* TAREFA 1
Com base no texto sobre a iniciativa Convite, explique por que, segundo Soto, também é necessário adotar medidas de proteção para o território digital. Responda em até três frases.
* TAREFA 2
Reproduza fielmente a parte do texto sobre a iniciativa Convite que começa em "Por sua vez, Soto, governadora" e segue até "sudoeste da Colômbia.".
* TAREFA 3
Dê prosseguimento ao texto sobre a iniciativa Convite, redigindo a parte seguinte a partir do ponto em que ele termina.

Por sua vez, Soto, governadora e guarda indígena do município de Caldono, em Cauca, Colômbia, enfatizou a importância da rádio comunitária na conscientização das comunidades indígenas sobre defesa e proteção. Soto faz parte da Convite, uma iniciativa de conscientização sobre autocuidado e proteção coletiva destinada a líderes indígenas, camponeses e defensores territoriais no sudoeste da Colômbia.

A Convite, desenvolvida pelo coletivo de rádio alternativo Noís Radio em parceria com a organização de apoio a meios locais Internews, concentra-se na segurança digital, mas também aborda questões de segurança física e saúde mental.

"Assim como defendemos o território físico, também é necessário ter medidas de proteção para o território digital, que nesta era também se tornou um espaço onde muitas estratégias são geradas contra as pessoas e contra a resistência", disse Soto. "Uma ferramenta fundamental que ainda temos nos territórios é a questão da rádio comunitária e como gerar estratégias além das oficinas, além dos protocolos que às vezes as comunidades não conseguem entender, sobre como realmente gerar estratégias pedagógicas que possam alcançar a comunidade, a pessoa que é estudada, mas também a pessoa que não é estudada".

* REGISTROS FORNECIDOS
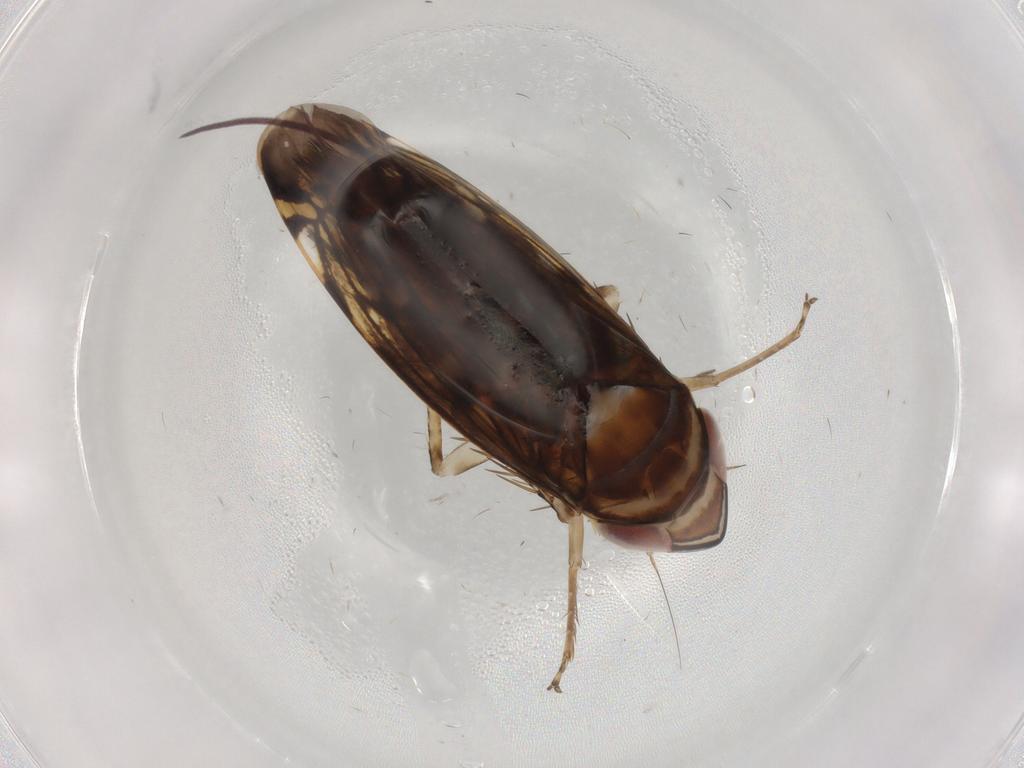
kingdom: Animalia
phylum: Arthropoda
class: Insecta
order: Hemiptera
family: Cicadellidae
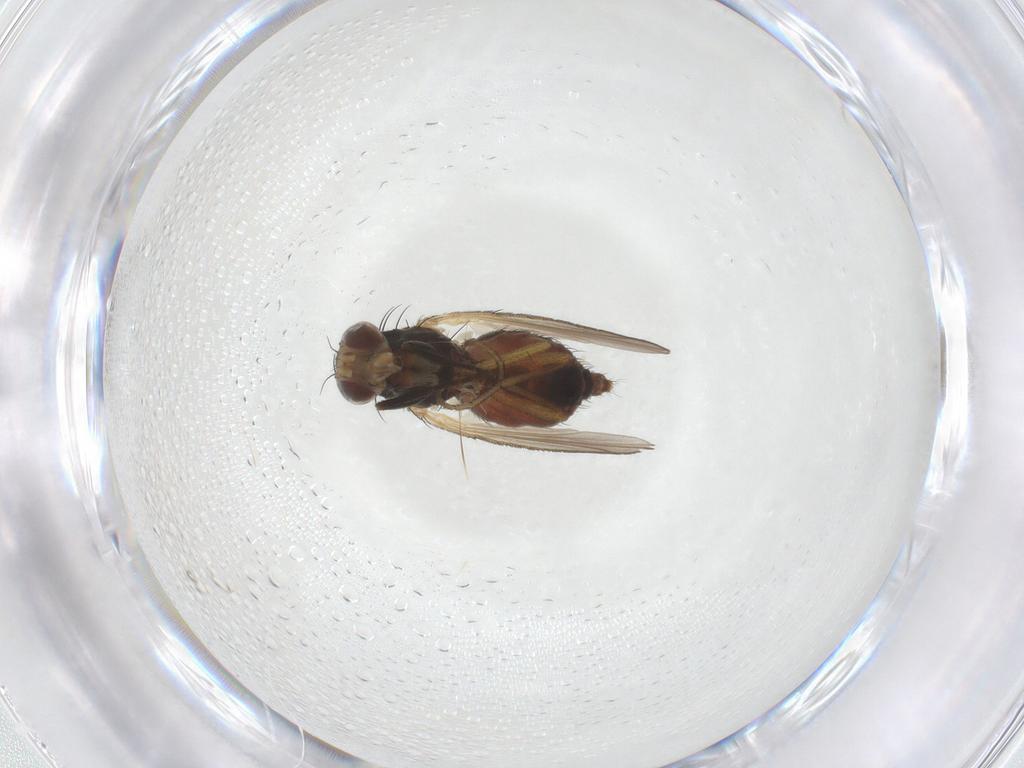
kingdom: Animalia
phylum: Arthropoda
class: Insecta
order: Diptera
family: Heleomyzidae
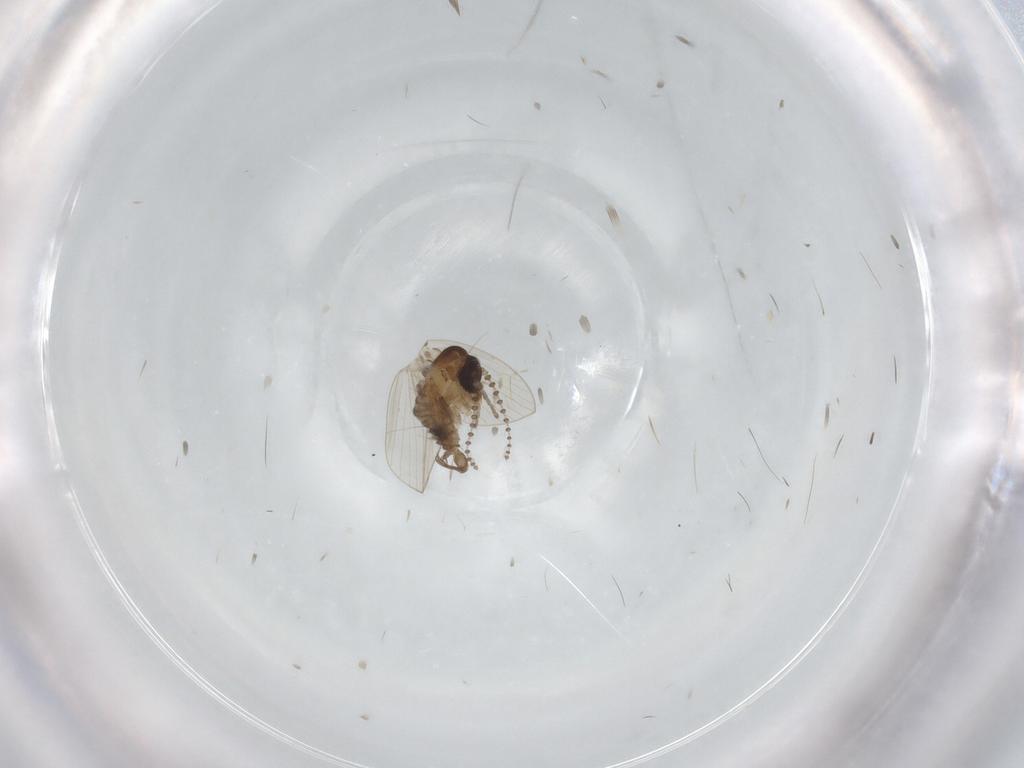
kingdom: Animalia
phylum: Arthropoda
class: Insecta
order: Diptera
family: Psychodidae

* RESULTADO DA TAREFA 1
Segundo Soto, o território digital precisa de proteção assim como o território físico. Nesta era, ele também se tornou um espaço onde muitas estratégias são geradas contra as pessoas e contra a resistência.

* RESULTADO DA TAREFA 2
Por sua vez, Soto, governadora e guarda indígena do município de Caldono, em Cauca, Colômbia, enfatizou a importância da rádio comunitária na conscientização das comunidades indígenas sobre defesa e proteção. Soto faz parte da Convite, uma iniciativa de conscientização sobre autocuidado e proteção coletiva destinada a líderes indígenas, camponeses e defensores territoriais no sudoeste da Colômbia.

* RESULTADO DA TAREFA 3
A líder acrescentou que a rádio comunitária possibilita alcançar as comunidades em seu próprio idioma para transmitir conhecimentos que, de outra forma, não chegariam a elas.

Espitia, oficial de programas para a América do Sul da Internews e coordenadora da Convite, disse que a iniciativa também trabalha com jornalistas e comunicadores comunitários que precisam cobrir territórios indígenas, além de artistas e líderes sociais que vêm trabalhar com as comunidades.

O projeto surgiu em 2019 e consiste em oficinas de conscientização e distribuição de "cartões postais sonoros", áudios curtos de dois a três minutos sobre questões relacionadas às comunidades e à segurança do espaço físico e digital. Esses áudios são derivados de perguntas que surgem em reuniões com comunidades e que são respondidas por especialistas em segurança. Os áudios procuram adaptar as informações dos especialistas ao conhecimento ancestral das comunidades indígenas.

"Não é apenas uma coisa vertical em que o especialista é outra pessoa que está fora do território, mas também estamos cuidando de todo o conhecimento das pessoas que fazem parte das diferentes comunidades e populações em que trabalhamos, porque elas sabem muito sobre segurança física. A guarda indígena, a guarda marrom [das comunidades afro-colombianas] e a guarda camponesa têm muito conhecimento", disse Espitia.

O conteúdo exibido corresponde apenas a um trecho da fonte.